According to a 2012 report by Headwaters Economics, “Non-metro counties in the west with protected federal lands have higher per-capita incomes than counties without protected lands.” Businesses seek out our high quality of living as a means to stay competitive, attract talent and retain a skilled work force.

It is easy to be struck by the number of stunning landscapes we have in Oregon — from the Badlands to Three Sisters and the Mount Jefferson Wilderness. But it’s also surprising to learn that Crater Lake and the surrounding backcountry does not share the same level of protection as many of our state treasures. In fact, there are proposals moving forward to log right up to the park boundary.

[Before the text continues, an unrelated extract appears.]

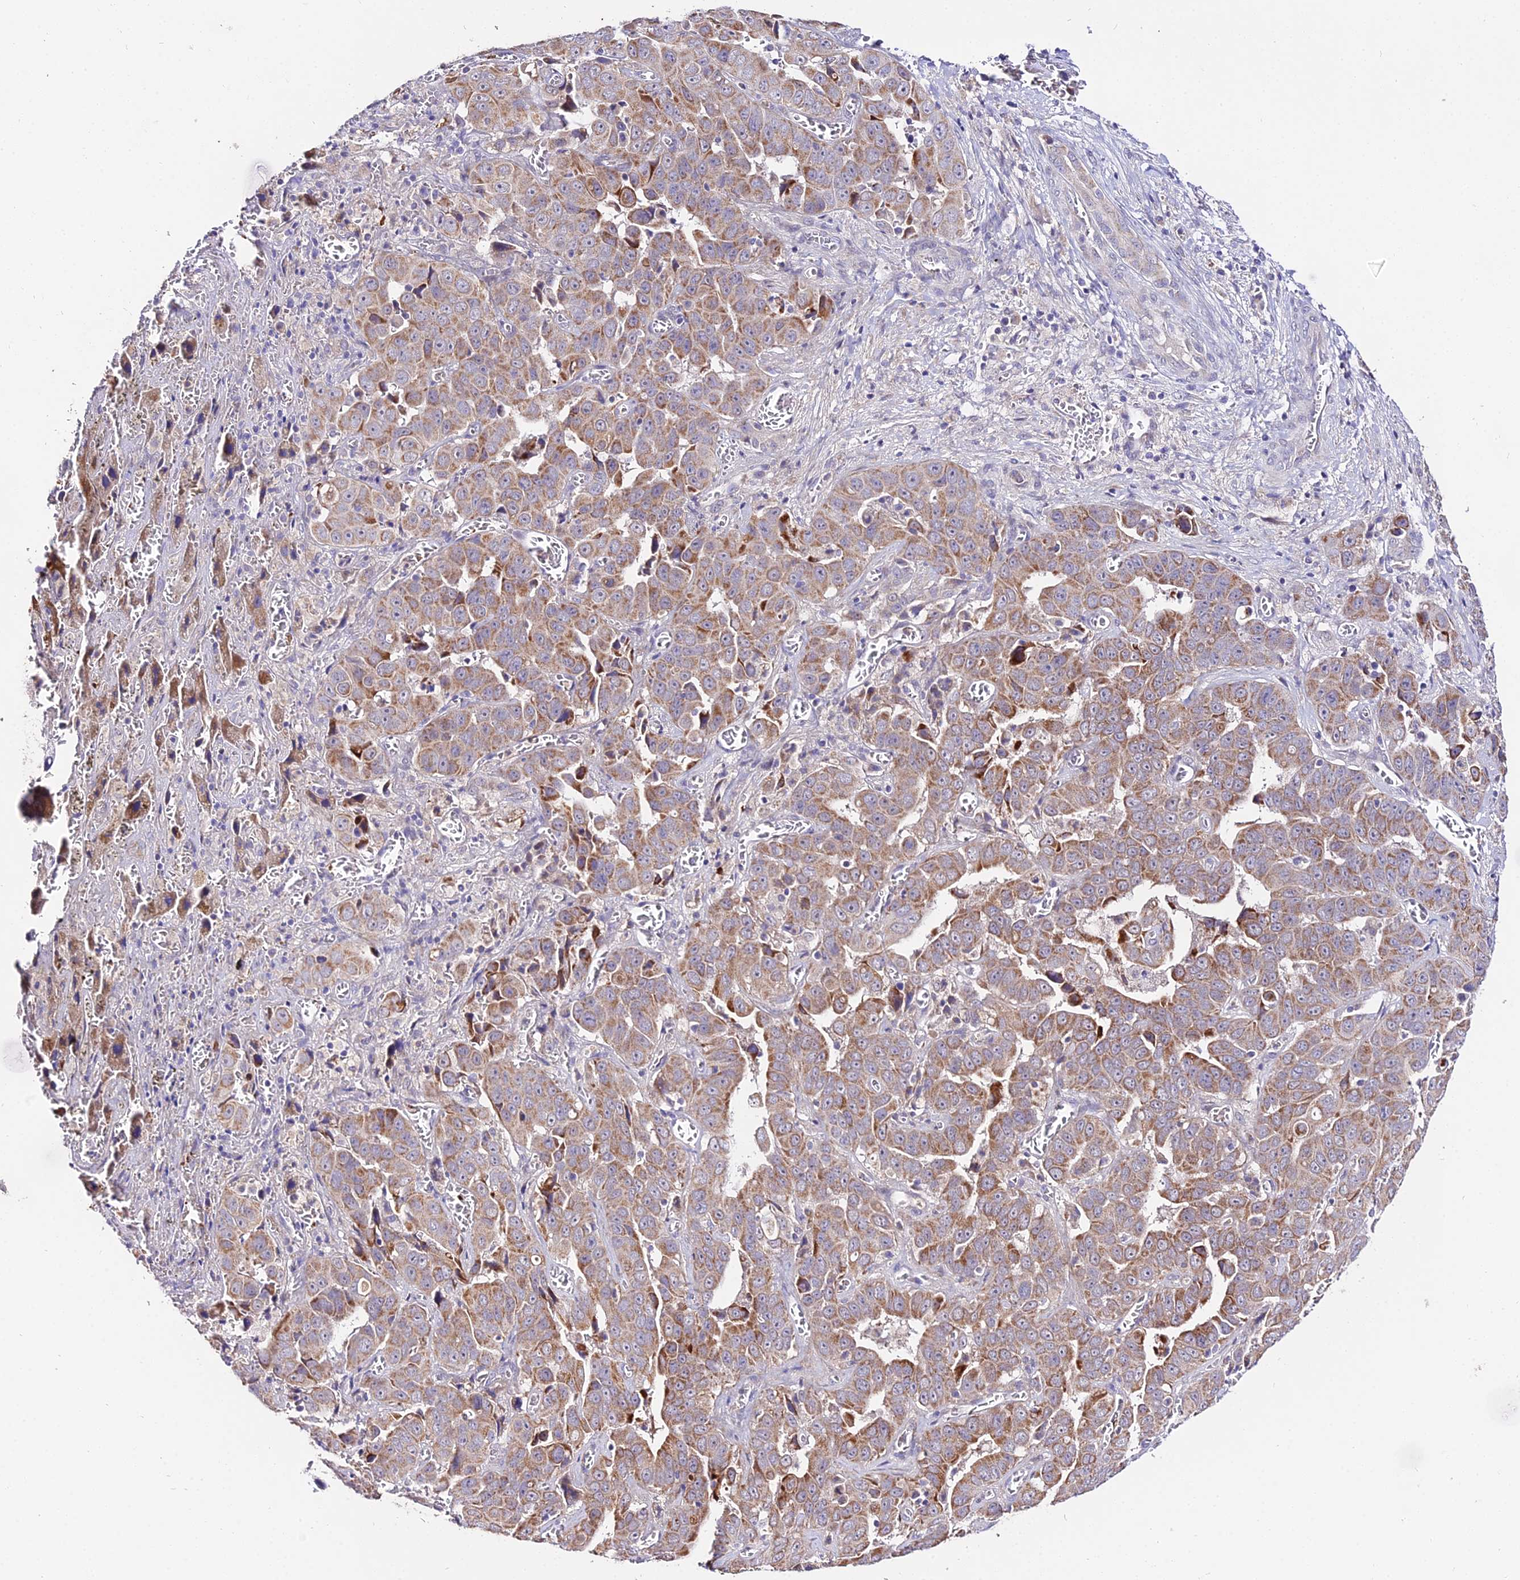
{"staining": {"intensity": "moderate", "quantity": "25%-75%", "location": "cytoplasmic/membranous"}, "tissue": "liver cancer", "cell_type": "Tumor cells", "image_type": "cancer", "snomed": [{"axis": "morphology", "description": "Cholangiocarcinoma"}, {"axis": "topography", "description": "Liver"}], "caption": "The histopathology image reveals immunohistochemical staining of liver cancer (cholangiocarcinoma). There is moderate cytoplasmic/membranous positivity is seen in about 25%-75% of tumor cells. Nuclei are stained in blue.", "gene": "WDR5B", "patient": {"sex": "female", "age": 52}}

A wilderness designation for the backcountry would not affect the lodge and access roads to the lake. Protecting the land in and around Crater Lake National Park as wilderness is an opportunity for Oregon to live up to our reputation for protecting the most iconic landscapes in our state.

On the eve of the 50th anniversary of the Wilderness Act, this is the best time to give our state icon the level of protection it deserves.

— Bridget Callahan works for Oregon Wild and lives in Portland.